Densidad a contracorriente
Con 123 hab/km², Vila Chã do Marão se opone a la media del municipio (102 hab/km²), pero el retrato demográfico es implacable: 211 residentes tienen más de 65 años, solo 88 tienen menos de 25. La escuela cerró en 2009; los siete alumnos pasaron a cursar estudios en el Centro Escolar de Amarante, a 18 km, transportados por una minivan de la empresa Transdev que parte a las 7.15 y regresa a las 17.45. Aun así, el censo de 2021 registró un aumento de 14 habitantes respecto a 2011 —fruto de tres jóvenes parejas que se instalaron para explotar alojamiento rural. Hay tres unidades registradas: la Casa do Xisto (capacidad 6 personas), el Lagar da Quintã (4) y el Espigueiro da Gralheira (2). Ninguna sirve desayuno; los huéspedes reciben pan de millo y mermelada de cítricos ofrecidos por la propietaria, pero deben desplazarse a Amarante para comprar leche fresca.
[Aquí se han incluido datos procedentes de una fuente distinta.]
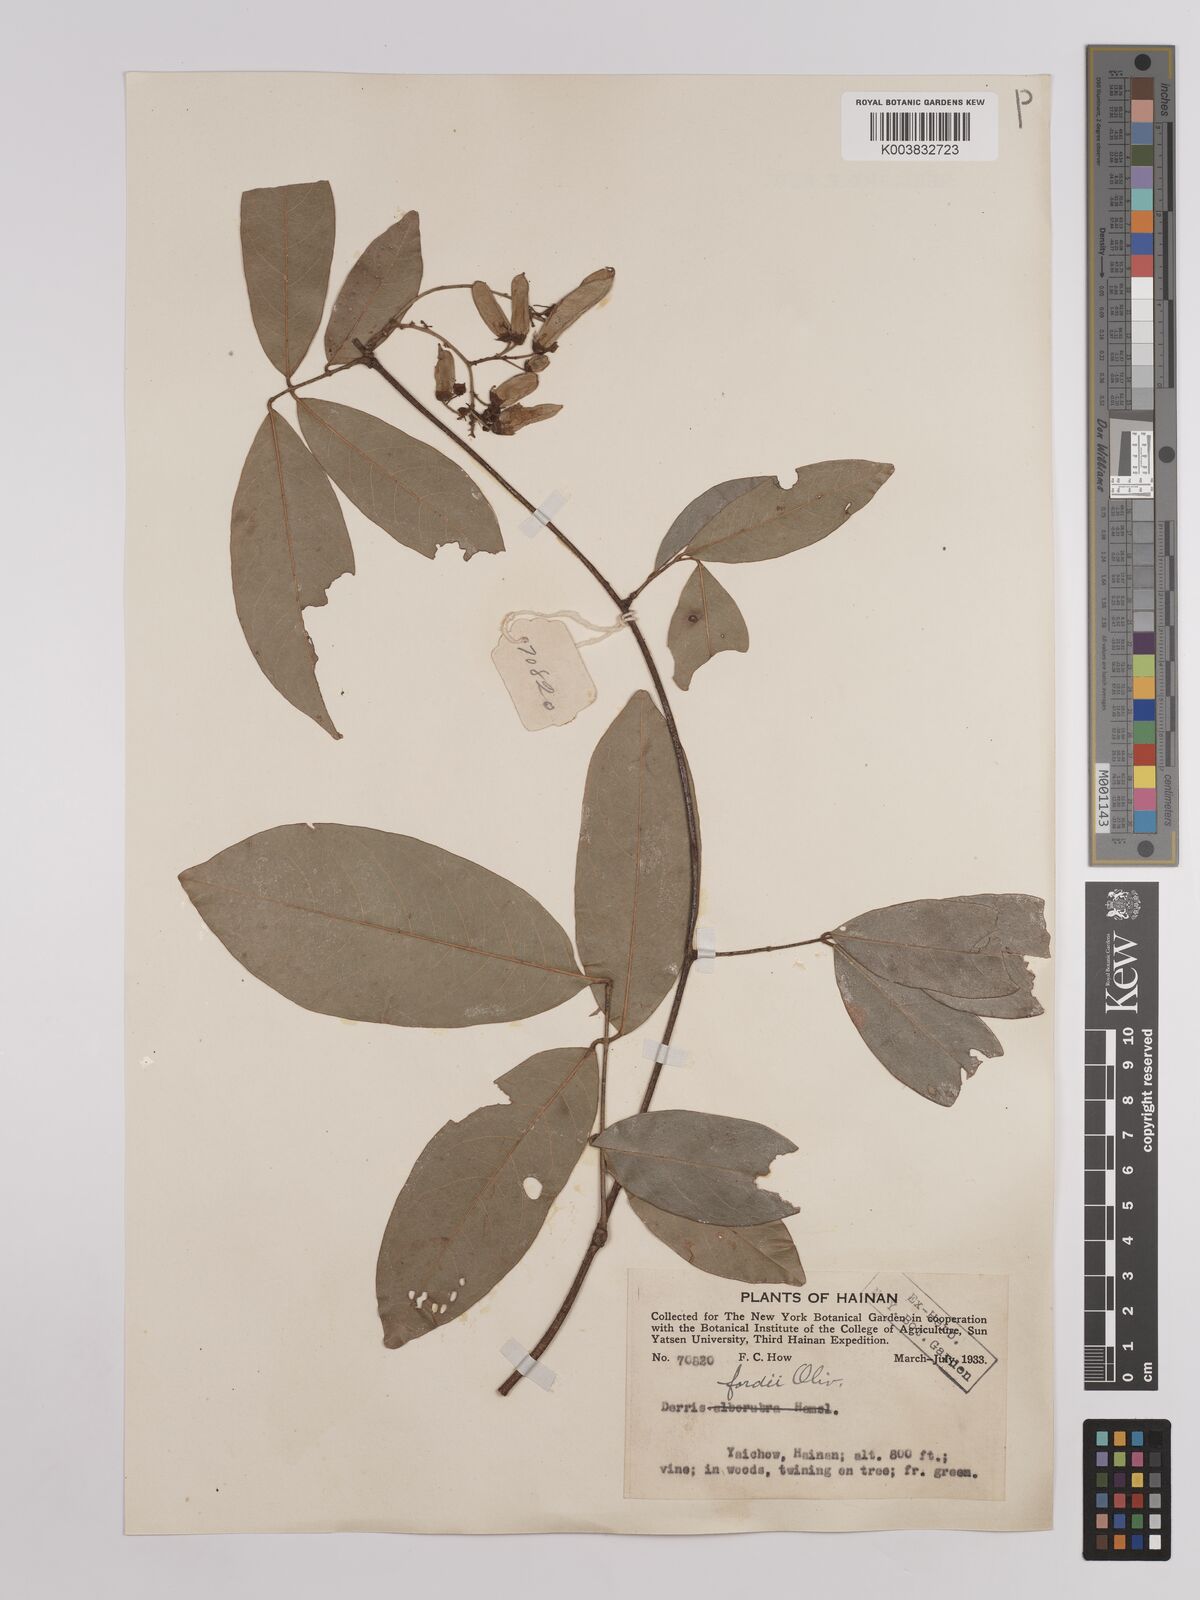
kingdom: Plantae
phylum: Tracheophyta
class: Magnoliopsida
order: Fabales
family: Fabaceae
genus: Derris
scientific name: Derris fordii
El día a día se sostiene en gestos que el INE no logra cuantificar: el riego de la huerta a las 6.30, antes de que el sol queme, usando agua de la levada del Poço Negro construida en 1952; la poda de las viñas entre enero y marzo, cuando la savia aún duerme; el corte de la leña de roble y alcornoque que se amontona bajo el cobertizo hasta octubre. No hay monumentos catalogados: la iglesia de S. Paio data de 1835, reconstruida tras la invasión francesa, y conserva solo un retablo barroco de principios del siglo XX, sin autor atribuido. La fiesta del patrón es el 24 de agosto —misa campestre a las 11.00, seguida de verbena en el atrio con sardinas (5 €) y música de «Os Amigos da Serra», grupo local que toca vira y corridinho con concertina y viola amarantina.
Cuando al caer la tarde baja la niebla, envuelve las casas en una penumbra gris que amortigua los sonidos. Solo se oye el mugido lejano de una vaca, el arrastre de una reja en el campo, el ladrido espaciado del perro «Bobby» que vive a la puerta de la ultramarinos, cerrada desde 2018. La humedad se pega a la piel, trae el olor a tierra mojada y a humo de leña. Es entonces, cuando la sierra desaparece tras la bruma, cuando Vila Chã do Marão revela su esencia: no la del espectáculo, sino la de la persistencia silenciosa que el censista de 2021 encontró —y que, contra todas las estadísticas, sigue ahí.